Consumer Financial Services Regulatory & Compliance Group
“Our challenge going forward is to position our industry and our companies as desirable places to work. We must implement diversity, equity and inclusion in our workplaces, and get the word out that we have changed. Ask your newest employees for feedback—what would make our workplace desirable for their friends and acquaintances? In this post-pandemic world, getting people to crawl out of their comfortable cocoons may be difficult, but it can be done!”
“In the last few years, the buzz of the call centers faded away. Now that many people still have the opportunity to continue to work from home, performance directors need to pivot their focus. We need to ensure that the training is effective in this new environment. The move is from hours in a classroom setting to immediate, personalized micro-learning units that enforce the corrective behaviors.”
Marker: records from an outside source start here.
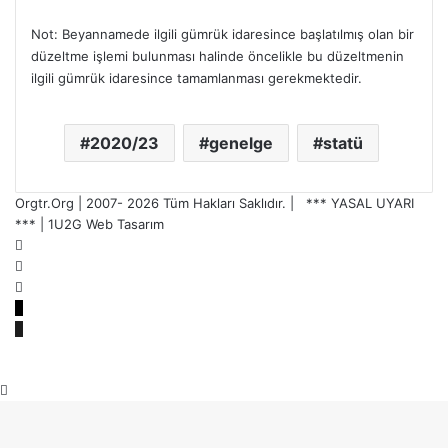
Not: Beyannamede ilgili gümrük idaresince başlatılmış olan bir
düzeltme işlemi bulunması halinde öncelikle bu düzeltmenin
ilgili gümrük idaresince tamamlanması gerekmektedir.
2020/23
genelge
statü
Orgtr.Org | 2007-
2026 Tüm Hakları Saklıdır. |
*** YASAL UYARI
***
|
1U2G Web Tasarım
Facebook
X
YouTube
E-
Posta
Telefon
Başa
dön
tuşu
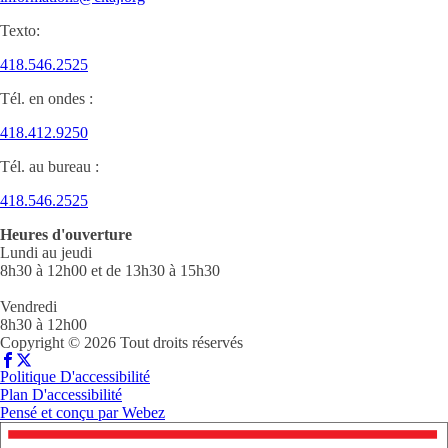
Texto:
418.546.2525
Tél. en ondes :
418.412.9250
Tél. au bureau :
418.546.2525
Heures d'ouverture
Lundi au jeudi
8h30 à 12h00 et de 13h30 à 15h30
Vendredi
8h30 à 12h00
Copyright © 2026 Tout droits réservés
Politique D'accessibilité
Plan D'accessibilité
Pensé et conçu par
Webez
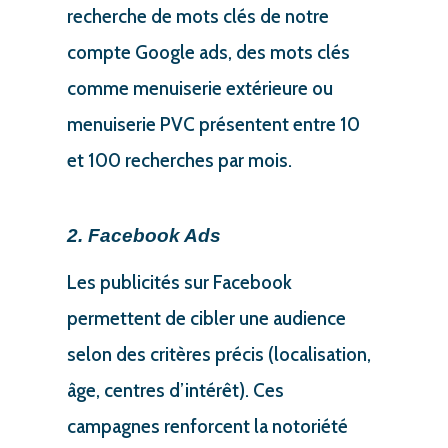
recherche de mots clés de notre
compte Google ads, des mots clés
comme menuiserie extérieure ou
menuiserie PVC présentent entre 10
et 100 recherches par mois.
2. Facebook Ads
Les publicités sur Facebook
permettent de cibler une audience
selon des critères précis (localisation,
âge, centres d’intérêt). Ces
campagnes renforcent la notoriété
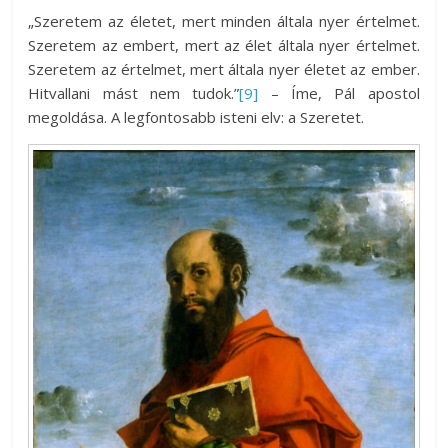
„Szeretem az életet, mert minden általa nyer értelmet.
Szeretem az embert, mert az élet általa nyer értelmet.
Szeretem az értelmet, mert általa nyer életet az ember.
Hitvallani mást nem tudok.”
[9]
– Íme, Pál apostol
megoldása. A legfontosabb isteni elv: a Szeretet.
“The digital collections movement continues to be in full steam and we are excited to see all of the new technologies that are coming into the ARM industry to help drive enhanced collection performance in a compliant manner. We anticipate additional M&A consolidation globally in the ARM industry, as more digital ARM companies look to accelerate market entry and obtain blue-chip clients and deploy digital-first solutions.”
“Digitization will be critically accelerated in 2023. Recovery organizations may be required to furnish consumers’ account data through consumer-selected platforms that will likely be different from organizations’ traditional payment portals. Organizations should start preparing their technology and operations for that contingency now to harness the trend to their benefit.”
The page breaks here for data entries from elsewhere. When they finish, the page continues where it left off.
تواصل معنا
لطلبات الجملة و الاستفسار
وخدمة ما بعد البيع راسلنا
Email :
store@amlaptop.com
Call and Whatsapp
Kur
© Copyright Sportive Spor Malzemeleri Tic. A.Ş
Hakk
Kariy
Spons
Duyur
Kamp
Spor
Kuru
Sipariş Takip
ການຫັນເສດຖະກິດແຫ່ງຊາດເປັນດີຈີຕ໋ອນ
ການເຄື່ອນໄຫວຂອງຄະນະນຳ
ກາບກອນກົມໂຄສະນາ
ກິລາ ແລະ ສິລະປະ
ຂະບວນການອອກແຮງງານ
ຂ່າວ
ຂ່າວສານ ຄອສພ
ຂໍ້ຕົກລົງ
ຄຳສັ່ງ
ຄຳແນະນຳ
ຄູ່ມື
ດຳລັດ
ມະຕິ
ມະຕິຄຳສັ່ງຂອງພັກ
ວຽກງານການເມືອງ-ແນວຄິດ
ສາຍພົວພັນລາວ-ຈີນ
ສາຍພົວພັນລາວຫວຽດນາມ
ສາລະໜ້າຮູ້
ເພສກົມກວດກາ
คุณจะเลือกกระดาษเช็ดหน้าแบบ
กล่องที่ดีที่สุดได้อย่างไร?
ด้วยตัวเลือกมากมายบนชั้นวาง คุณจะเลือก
“Data is the new oil, and extracting data from all sources, especially voice, will be a must-have in 2023. We are in the age of machine learning, and ML runs on data. Getting ALL the data and getting it into one place for the ML to do what it can are the key differences between organizations that will make it and those that don't.”
“In 2023, collectors and creditors will be required to work closer together. Reg F oversight requirements have created a new reality of shared compliance responsibility. Servicers and creditors can better collaborate by using new data-driven compliance platforms that provide all parties with critical insights and generate the transparency and trust needed to succeed in a tightening regulatory climate.”
As Gen Z enters the workforce, you’ll have up to four generations in your agency. Everyone learns differently. Young people learn from TikTok videos, and there is a professional term for this: micro-learning. Such short videos are especially efficient when sent out close to the time when the violation occurred.
Barron & Newburger
The most efficient training systems I’ve seen are those which build surgical, data-driven compliance content and provide agents the exact training they need when they most need it. This approach avoids wasting time and money on training which does not address the need. Continuous, role-based training programs that focus on the needs of each individual agent are some of the most efficient and effective I’ve seen.
Bedard Law Group
“Training is only going to be effective if it's done at or near the time the violation occurred. As agents handle hundreds of calls a week they will not have the capacity to remember particular moments of each consumer interaction. Therefore, effective monitoring will be critical to address the deficiency when it happens, in order to remediate quickly so that it does not become a systemic problem going forward.”